> [Task brief]: Write each of the records out again exactly.

> [Input data]:
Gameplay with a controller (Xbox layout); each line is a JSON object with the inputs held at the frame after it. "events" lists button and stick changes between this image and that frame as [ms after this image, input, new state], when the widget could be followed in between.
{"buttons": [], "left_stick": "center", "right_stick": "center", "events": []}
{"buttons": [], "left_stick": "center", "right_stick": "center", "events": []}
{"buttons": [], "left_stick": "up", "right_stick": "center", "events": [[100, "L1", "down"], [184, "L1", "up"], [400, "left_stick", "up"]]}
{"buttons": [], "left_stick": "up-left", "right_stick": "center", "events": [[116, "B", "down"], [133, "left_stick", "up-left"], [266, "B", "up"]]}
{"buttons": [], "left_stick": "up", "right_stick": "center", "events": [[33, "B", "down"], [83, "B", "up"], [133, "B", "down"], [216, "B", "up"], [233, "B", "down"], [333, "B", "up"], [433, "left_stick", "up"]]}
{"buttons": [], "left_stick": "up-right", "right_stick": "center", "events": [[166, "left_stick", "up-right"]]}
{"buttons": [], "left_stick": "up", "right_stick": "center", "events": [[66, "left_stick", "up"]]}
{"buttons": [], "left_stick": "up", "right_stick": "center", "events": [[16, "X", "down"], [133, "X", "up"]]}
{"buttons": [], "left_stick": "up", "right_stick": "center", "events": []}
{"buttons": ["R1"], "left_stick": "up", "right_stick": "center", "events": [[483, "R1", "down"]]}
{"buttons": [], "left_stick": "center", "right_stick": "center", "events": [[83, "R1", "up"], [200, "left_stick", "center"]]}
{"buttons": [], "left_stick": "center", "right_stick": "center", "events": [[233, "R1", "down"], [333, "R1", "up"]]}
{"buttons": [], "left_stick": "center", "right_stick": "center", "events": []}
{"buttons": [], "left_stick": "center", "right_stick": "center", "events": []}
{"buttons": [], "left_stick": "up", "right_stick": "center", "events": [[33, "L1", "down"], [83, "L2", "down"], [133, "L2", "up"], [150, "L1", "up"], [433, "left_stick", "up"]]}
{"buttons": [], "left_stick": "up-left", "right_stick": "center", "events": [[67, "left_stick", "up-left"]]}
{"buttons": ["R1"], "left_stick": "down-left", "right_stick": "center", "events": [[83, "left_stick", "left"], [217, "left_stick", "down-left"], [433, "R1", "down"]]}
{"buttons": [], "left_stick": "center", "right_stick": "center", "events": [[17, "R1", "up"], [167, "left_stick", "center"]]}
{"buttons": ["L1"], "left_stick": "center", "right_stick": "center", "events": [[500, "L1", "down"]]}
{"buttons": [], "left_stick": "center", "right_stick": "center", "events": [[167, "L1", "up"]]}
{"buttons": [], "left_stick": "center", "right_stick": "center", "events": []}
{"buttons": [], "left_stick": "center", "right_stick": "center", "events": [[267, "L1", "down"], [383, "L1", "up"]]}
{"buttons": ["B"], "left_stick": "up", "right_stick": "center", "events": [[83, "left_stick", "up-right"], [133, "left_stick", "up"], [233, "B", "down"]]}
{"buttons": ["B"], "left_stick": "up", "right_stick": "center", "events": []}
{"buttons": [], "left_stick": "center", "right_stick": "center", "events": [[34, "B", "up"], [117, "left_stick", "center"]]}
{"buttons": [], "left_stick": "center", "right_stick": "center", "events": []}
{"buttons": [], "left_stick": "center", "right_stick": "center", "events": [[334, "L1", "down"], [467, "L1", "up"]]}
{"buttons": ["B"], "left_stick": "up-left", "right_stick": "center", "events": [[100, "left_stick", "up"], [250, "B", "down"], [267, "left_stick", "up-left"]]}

> [Task answer]:
Gameplay with a controller (Xbox layout); each line is a JSON object with the inputs held at the frame after it. "events" lists button and stick changes between this image and that frame as [ms after this image, input, new state], when the widget could be followed in between.
{"buttons": [], "left_stick": "center", "right_stick": "center", "events": []}
{"buttons": [], "left_stick": "center", "right_stick": "center", "events": []}
{"buttons": [], "left_stick": "up", "right_stick": "center", "events": [[100, "L1", "down"], [184, "L1", "up"], [400, "left_stick", "up"]]}
{"buttons": [], "left_stick": "up-left", "right_stick": "center", "events": [[116, "B", "down"], [133, "left_stick", "up-left"], [266, "B", "up"]]}
{"buttons": [], "left_stick": "up", "right_stick": "center", "events": [[33, "B", "down"], [83, "B", "up"], [133, "B", "down"], [216, "B", "up"], [233, "B", "down"], [333, "B", "up"], [433, "left_stick", "up"]]}
{"buttons": [], "left_stick": "up-right", "right_stick": "center", "events": [[166, "left_stick", "up-right"]]}
{"buttons": [], "left_stick": "up", "right_stick": "center", "events": [[66, "left_stick", "up"]]}
{"buttons": [], "left_stick": "up", "right_stick": "center", "events": [[16, "X", "down"], [133, "X", "up"]]}
{"buttons": [], "left_stick": "up", "right_stick": "center", "events": []}
{"buttons": ["R1"], "left_stick": "up", "right_stick": "center", "events": [[483, "R1", "down"]]}
{"buttons": [], "left_stick": "center", "right_stick": "center", "events": [[83, "R1", "up"], [200, "left_stick", "center"]]}
{"buttons": [], "left_stick": "center", "right_stick": "center", "events": [[233, "R1", "down"], [333, "R1", "up"]]}
{"buttons": [], "left_stick": "center", "right_stick": "center", "events": []}
{"buttons": [], "left_stick": "center", "right_stick": "center", "events": []}
{"buttons": [], "left_stick": "up", "right_stick": "center", "events": [[33, "L1", "down"], [83, "L2", "down"], [133, "L2", "up"], [150, "L1", "up"], [433, "left_stick", "up"]]}
{"buttons": [], "left_stick": "up-left", "right_stick": "center", "events": [[67, "left_stick", "up-left"]]}
{"buttons": ["R1"], "left_stick": "down-left", "right_stick": "center", "events": [[83, "left_stick", "left"], [217, "left_stick", "down-left"], [433, "R1", "down"]]}
{"buttons": [], "left_stick": "center", "right_stick": "center", "events": [[17, "R1", "up"], [167, "left_stick", "center"]]}
{"buttons": ["L1"], "left_stick": "center", "right_stick": "center", "events": [[500, "L1", "down"]]}
{"buttons": [], "left_stick": "center", "right_stick": "center", "events": [[167, "L1", "up"]]}
{"buttons": [], "left_stick": "center", "right_stick": "center", "events": []}
{"buttons": [], "left_stick": "center", "right_stick": "center", "events": [[267, "L1", "down"], [383, "L1", "up"]]}
{"buttons": ["B"], "left_stick": "up", "right_stick": "center", "events": [[83, "left_stick", "up-right"], [133, "left_stick", "up"], [233, "B", "down"]]}
{"buttons": ["B"], "left_stick": "up", "right_stick": "center", "events": []}
{"buttons": [], "left_stick": "center", "right_stick": "center", "events": [[34, "B", "up"], [117, "left_stick", "center"]]}
{"buttons": [], "left_stick": "center", "right_stick": "center", "events": []}
{"buttons": [], "left_stick": "center", "right_stick": "center", "events": [[334, "L1", "down"], [467, "L1", "up"]]}
{"buttons": ["B"], "left_stick": "up-left", "right_stick": "center", "events": [[100, "left_stick", "up"], [250, "B", "down"], [267, "left_stick", "up-left"]]}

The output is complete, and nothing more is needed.